Coordinate Systems
PyEtSimul uses four coordinate systems to describe the spatial relationships between components and to project 3D features onto the camera image plane. All coordinate frames are right-handed by default. All spatial measurements use millimeters (mm).
Overview
The transformation pipeline from physical 3D space to the final 2D image follows a chain of coordinate systems:
Coordinate System |
Origin |
Optical / Primary Axis |
|---|---|---|
World |
User-defined |
User-defined |
Eye (local) |
Eye rotation center |
\(-Z\) (toward cornea) |
Camera (local) |
Camera optical center (pinhole) |
\(-Z\) (viewing direction) |
Image (2D) |
Image center |
\(+X\) right, \(+Y\) down |
World Coordinate System
The world coordinate system is the fixed global reference frame. All component positions—eyes, cameras, light sources—and their orientations are specified relative to this frame.
Note
The world frame itself has no fixed physical meaning; you define what \(X\), \(Y\), and \(Z\) represent for your setup. For example, you might choose \(X\) = horizontal, \(Y\) = depth toward the screen, \(Z\) = vertical.

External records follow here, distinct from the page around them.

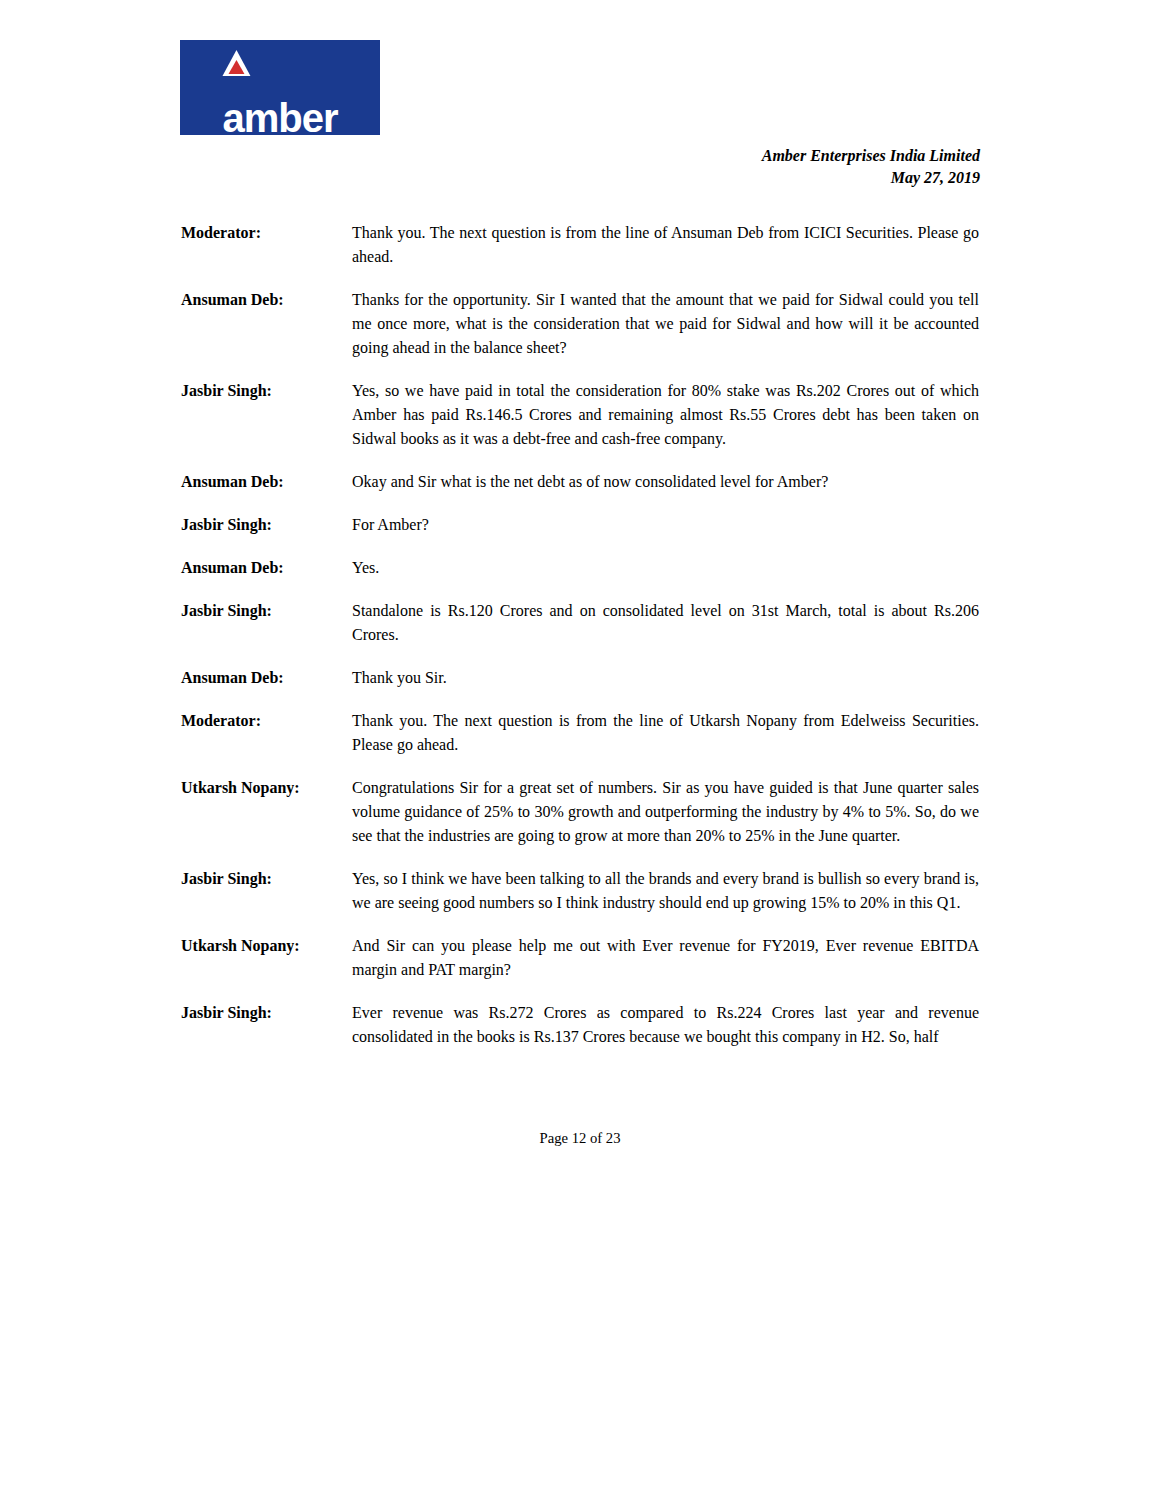amber
Amber Enterprises India Limited
May 27, 2019
| Moderator: | Thank you. The next question is from the line of Ansuman Deb from ICICI Securities. Please go ahead. |
| Ansuman Deb: | Thanks for the opportunity. Sir I wanted that the amount that we paid for Sidwal could you tell me once more, what is the consideration that we paid for Sidwal and how will it be accounted going ahead in the balance sheet? |
| Jasbir Singh: | Yes, so we have paid in total the consideration for 80% stake was Rs.202 Crores out of which Amber has paid Rs.146.5 Crores and remaining almost Rs.55 Crores debt has been taken on Sidwal books as it was a debt-free and cash-free company. |
| Ansuman Deb: | Okay and Sir what is the net debt as of now consolidated level for Amber? |
| Jasbir Singh: | For Amber? |
| Ansuman Deb: | Yes. |
| Jasbir Singh: | Standalone is Rs.120 Crores and on consolidated level on 31st March, total is about Rs.206 Crores. |
| Ansuman Deb: | Thank you Sir. |
| Moderator: | Thank you. The next question is from the line of Utkarsh Nopany from Edelweiss Securities. Please go ahead. |
| Utkarsh Nopany: | Congratulations Sir for a great set of numbers. Sir as you have guided is that June quarter sales volume guidance of 25% to 30% growth and outperforming the industry by 4% to 5%. So, do we see that the industries are going to grow at more than 20% to 25% in the June quarter. |
| Jasbir Singh: | Yes, so I think we have been talking to all the brands and every brand is bullish so every brand is, we are seeing good numbers so I think industry should end up growing 15% to 20% in this Q1. |
| Utkarsh Nopany: | And Sir can you please help me out with Ever revenue for FY2019, Ever revenue EBITDA margin and PAT margin? |
| Jasbir Singh: | Ever revenue was Rs.272 Crores as compared to Rs.224 Crores last year and revenue consolidated in the books is Rs.137 Crores because we bought this company in H2. So, half |
Page 12 of 23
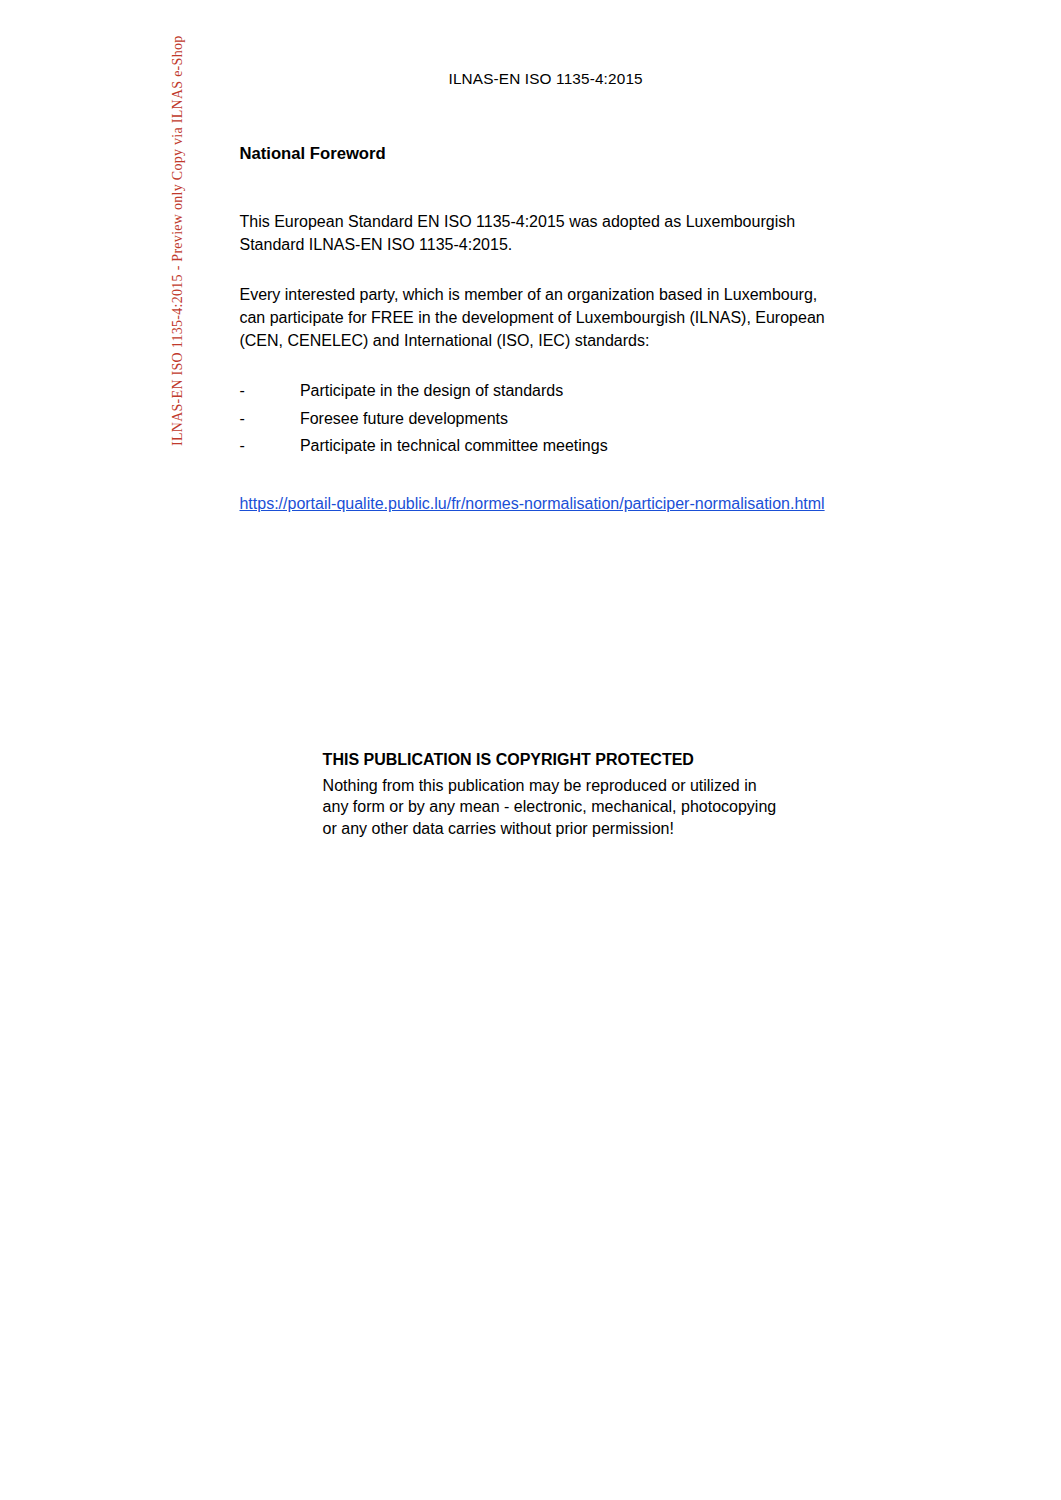ILNAS-EN ISO 1135-4:2015 - Preview only Copy via ILNAS e-Shop
ILNAS-EN ISO 1135-4:2015
National Foreword
This European Standard EN ISO 1135-4:2015 was adopted as Luxembourgish Standard ILNAS-EN ISO 1135-4:2015.
Every interested party, which is member of an organization based in Luxembourg, can participate for FREE in the development of Luxembourgish (ILNAS), European (CEN, CENELEC) and International (ISO, IEC) standards:
Participate in the design of standards
Foresee future developments
Participate in technical committee meetings
https://portail-qualite.public.lu/fr/normes-normalisation/participer-normalisation.html
THIS PUBLICATION IS COPYRIGHT PROTECTED
Nothing from this publication may be reproduced or utilized in
any form or by any mean - electronic, mechanical, photocopying
or any other data carries without prior permission!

Each component (Eye, Camera, Light) stores its pose as a
\(4 \times 4\) homogeneous transformation matrix that maps from its local
coordinate system to world coordinates:
where \(R\) is a \(3 \times 3\) rotation matrix and \(\mathbf{t}\) is the translation vector (the component’s position in world coordinates).
Eye Coordinate System
Each eye has a local coordinate system with the following conventions:
Origin |
Center of rotation of the eyeball |
|---|---|
\(+X\) |
Right (temporal direction) |
\(+Y\) |
Up (superior direction) |
\(-Z\) |
Optical axis — points anteriorly, toward the cornea |
The rest orientation corresponds to the primary gaze position with zero torsion.
It is set via a \(3 \times 3\) RotationMatrix that maps the local eye axes
to world axes:
from pyetsimul.types import RotationMatrix
# Optical axis (-Z local) will point along -Y in world coordinates
rest_orientation = RotationMatrix([[1, 0, 0],
[0, 0, 1],
[0, -1, 0]])
eye.set_rest_orientation(rest_orientation)
Optical Axis vs. Visual Axis
Optical axis |
The geometric symmetry axis of the cornea, always along \(-Z\) in eye-local coordinates. |
|---|---|
Visual axis |
The line connecting the fovea to the fixation point. When foveal displacement is enabled, the visual axis is offset from the optical axis by horizontal (\(\alpha_{\text{fovea}}\)) and vertical (\(\beta_{\text{fovea}}\)) angles. When foveal displacement is disabled, the two axes coincide. |
The eye.look_at(target) method aligns the visual axis to the target (or the
optical axis, if foveal displacement is disabled). Eye rotations follow Listing’s law,
which constrains the torsional component so that the rotation axis is perpendicular to
both the initial and final gaze directions.
Camera Coordinate System
Each camera has a local coordinate system with the following conventions:
Origin |
Optical center of the camera (the pinhole) |
|---|---|
\(+X\) |
Right in the camera’s view |
\(+Y\) |
Up in the camera’s view |
\(-Z\) |
Viewing direction — points toward the scene |
Tip
Both the eye and the camera share the same local-axis convention: the optical axis points along \(-Z\). This symmetry simplifies transformations between the two.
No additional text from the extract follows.